そんな子供たちも独立し、3人の孫もできた。自分の時間ができてからは、卓球(ブラインドテーブルテニス)、歌、編み物と多彩な趣味を楽しんでいる。卓球は国体出場経験もある腕前で、今も仲間たちと汗を流す。歌の方では、YouTubeに歌声をアップして、世界中の人たちに披露している。携帯電話・スマートフォンを使って聾者と会話する方法も見つけた。70代になっても尚、最新テクノロジーを積極的に活用する柔軟性はおおいに見習いたいものだ。

 

 

その中でも、3年前に始めた新しいチャレンジが、ブラインドメイクだ。道具と共に指も積極的に使い、手の感覚を頼りにお化粧する。それまでは、あまりメイクには気を使わなかったが、より美しくなることで心も明るくなったという。
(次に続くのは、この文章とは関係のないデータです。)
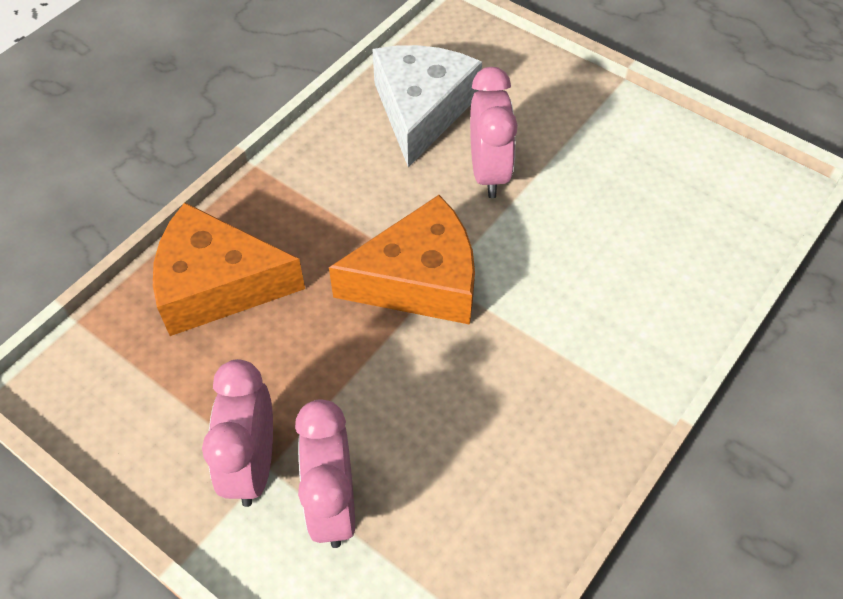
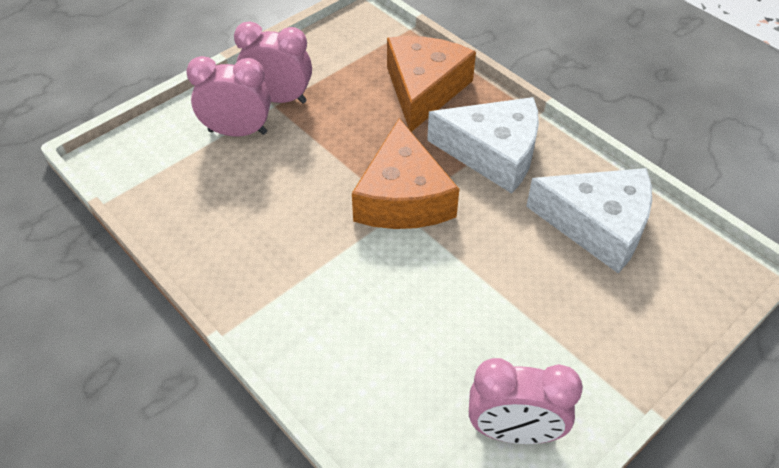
camera: 100 degrees right, 5 degrees down
(329, 201) = (493, 153): none -> white cheese
(488, 172) = (513, 262): pink clock -> pink clock (514, 431)

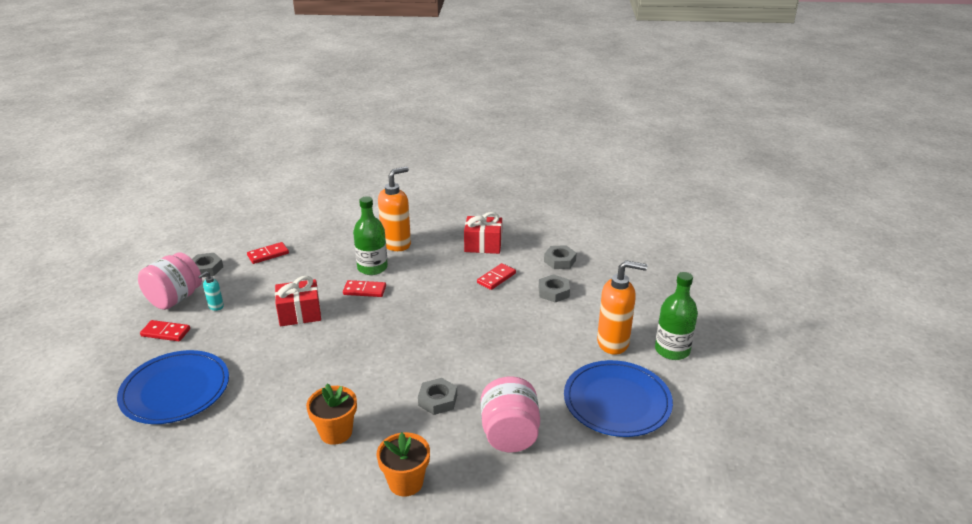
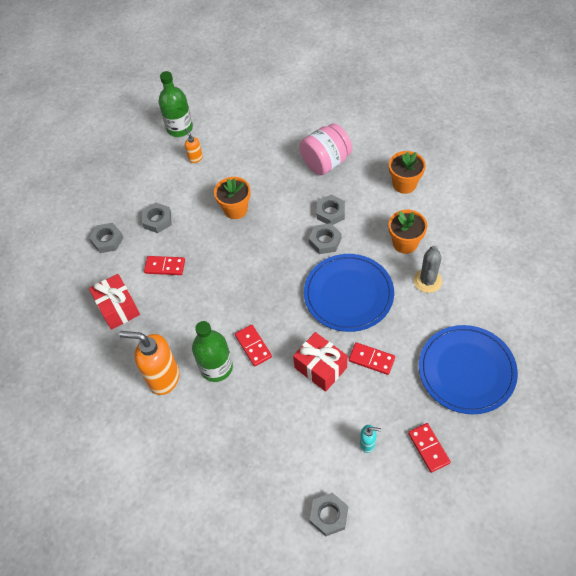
camera: 120 degrees left, 25 degrees up
(175, 299) = (388, 492): pink jar -> none
(268, 254) = (263, 479): red domino -> red domino (371, 359)
(278, 421) = (427, 281): none -> grey cactus
(409, 378) = (325, 241): none -> grey nut
(515, 340) = (235, 209): none -> orange flower pot
(613, 343) = (195, 158): orange soap dispenser -> orange soap dispenser, size x0.47
(617, 401) = (253, 131): blue plate -> blue plate (348, 294)

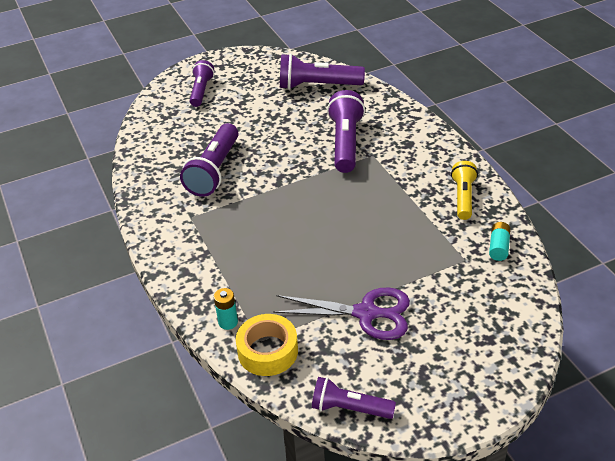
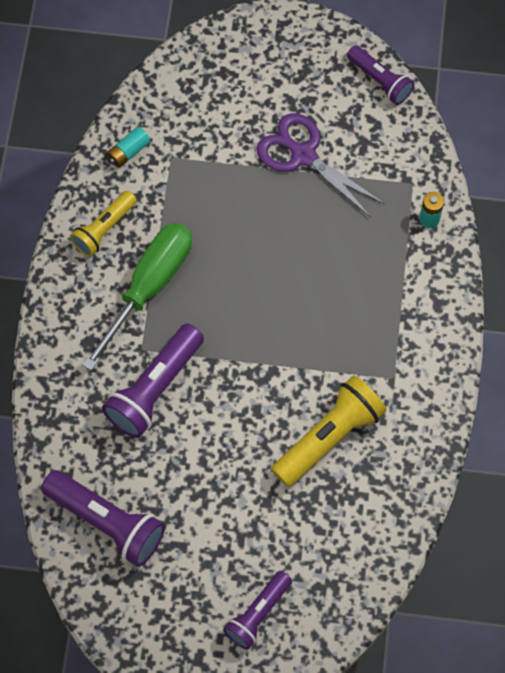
camera: 150 degrees left, 25 degrees up
(214, 171) = (329, 437): purple flashlight -> yellow flashlight
(268, 351) = (412, 169): yellow tape -> none
(400, 184) = (149, 287): none -> green screwdriver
「私は眼を使わないので、以前は孫に『おばあちゃん眼を開けて』とよく言われました。それが、マスカラをつけるようになってからは生き生きとした印象になったのでしょうね。今は孫も何も言いません。ただ、せっかくお化粧しても、そして、どんな服を着ようが、主人は何も言ってくれない。自分では見えないんだから、少しは褒めてほしいんですけどね(笑)」

 

もっと視覚障害者を対等に認めて欲しい

 

 

今のアイメイトは7頭目。歴代のアイメイトたちとは、富士登山などさまざまなことにチャレンジしてきた。そんなベテラン使用者として、周囲の人の親切心はありがたい一方で、最近は過剰なおせっかいが多いと指摘する。

「たとえば、私は駅などの階段の手すりを、アイメイトに『階段、手すり』という指示で探してもらっていたのですが、それを口に出すと周りの人が『あ、手すりここですよ!』と先に教えてしまうんです」。それでは、アイメイトがせっかく覚えてくれた指示を役立てられない。そこで、千代さんは、イタリア語に堪能なアイメイト使用者に教えてもらった「マーノ(手)」という言葉で手すりを探してもらうことにした。以後、アイメイトに指示した仕事を、周囲から遮られることはなくなったという。

「他のベテランの使用者もよく言うのですが、本当に困って『困ったなー』という顔をしている時には誰も声をかけてくれないのに、待ち合わせで普通に立っているような時に『何かお手伝いしましょうか?』と言われる(笑)」

アイメイト協会に行くと、そうしたチグハグな対応とは無縁なのでホッとするという。

何でもやらせてくれる。いつ協会に行っても『ああ、素晴らしいな』と思います。だから私、それをいろんな所で自慢しています。アイメイト協会の指導員ほど素晴らしい人たちはいないって。ヘルパーさんも、なかなかあそこまで自分でやらせてくれません。世間全体でも、昔の方が私たち(視覚障害者)を認めていた部分はあると思います。